Working Papers

The Political Economy of Tax Reform

This insider account of the how the budget tax cuts were framed is quite revealing about the political economy of tax reform in Australia:

All the savings and outlays were known. What had not been finalised was the size and shape of the tax cuts because the final revenue figures were not known.

Both Howard and Costello are Liberal leaders committed to a doctrine of returning revenue to taxpayers if they can do so after achieving a budget surplus and paying for services (emphasis added).

What this outtake reveals is that the government views tax relief as just a residual, to be funded only out of the surplus.  The government has given no thought to tax reform over and above what is made possible by the surplus.  What is missing from this formulation is any consideration of reductions in government spending as a means of lowering the tax burden.  In the absence of such spending cuts, a meaningful reduction in the overall tax burden, as opposed to just a hand back of bracket creep, is impossible.

As it happens, the government has used the Future Fund as a cloak of respectability for retaining a large part of the surplus, which will now be used to partially nationalise financial markets for the benefit of future consolidated revenue.  The absurdity of this arrangement is that it makes no difference whether public service superannuation liabilities are paid for out of current revenue or future spending.

Terry McCrann suggests a better approach to budget strategy (no link):

The best way to generate the revenues to meet all obligations of tomorrow, is to maximise contemporary output in the context of building the highest sustainable growth path for the economy.

And one of the best ways to do that is to devote all surpluses to tax cuts/reform so that the budget remains essentially balanced year-in and year-out.

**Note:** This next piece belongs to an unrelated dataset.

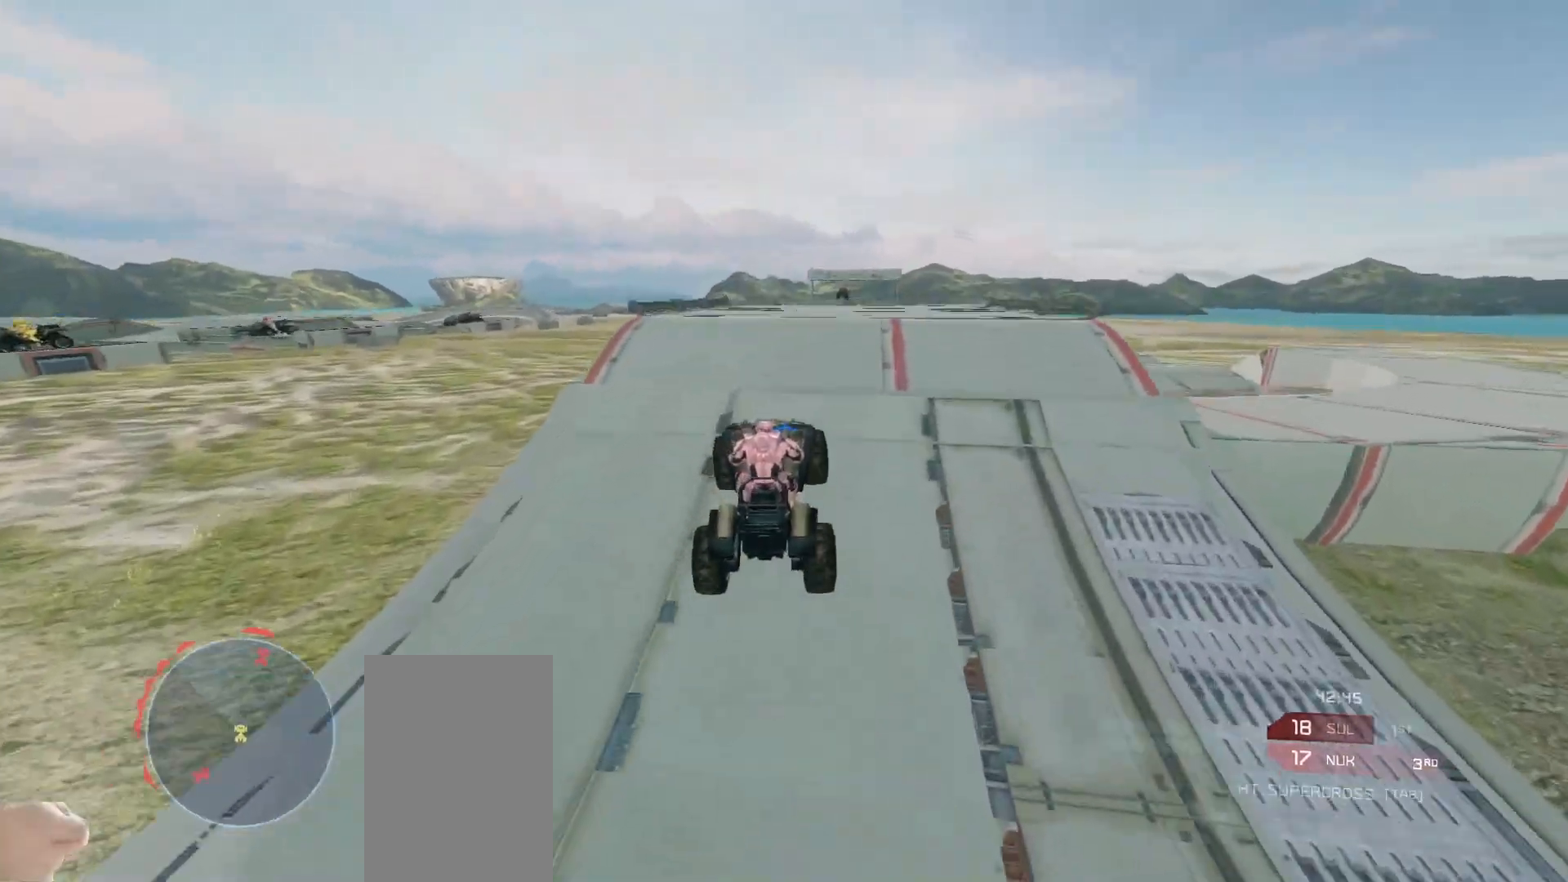
{"keys": ["w"], "mouse": [], "events": [[67, "w", "down"]]}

Meanwhile, don’t miss this important letter to shareholders from John Howard, MD of Aust Ltd:

Furthermore, the Board has decided to change the Articles of Association to require all future profits to be applied to the staff superannuation fund which, thanks to over-generous employment agreements in the past providing for sumptuous lifetime pensions for all staff, is in the red to the tune of $91 billion.

It has been agreed by the Board that these future profits will not simply be added to the existing superannuation fund, but that a new fund - to be called the Future Fund - will be created with a new bureaucracy of its own and operated by people to whom the directors owe favours, to act as a job creation scheme for investment professionals…

The decision to apply all future profits to eliminating this liability means, unfortunately, that the moratorium on reinvestment in the assets of the business will continue for at least another six years.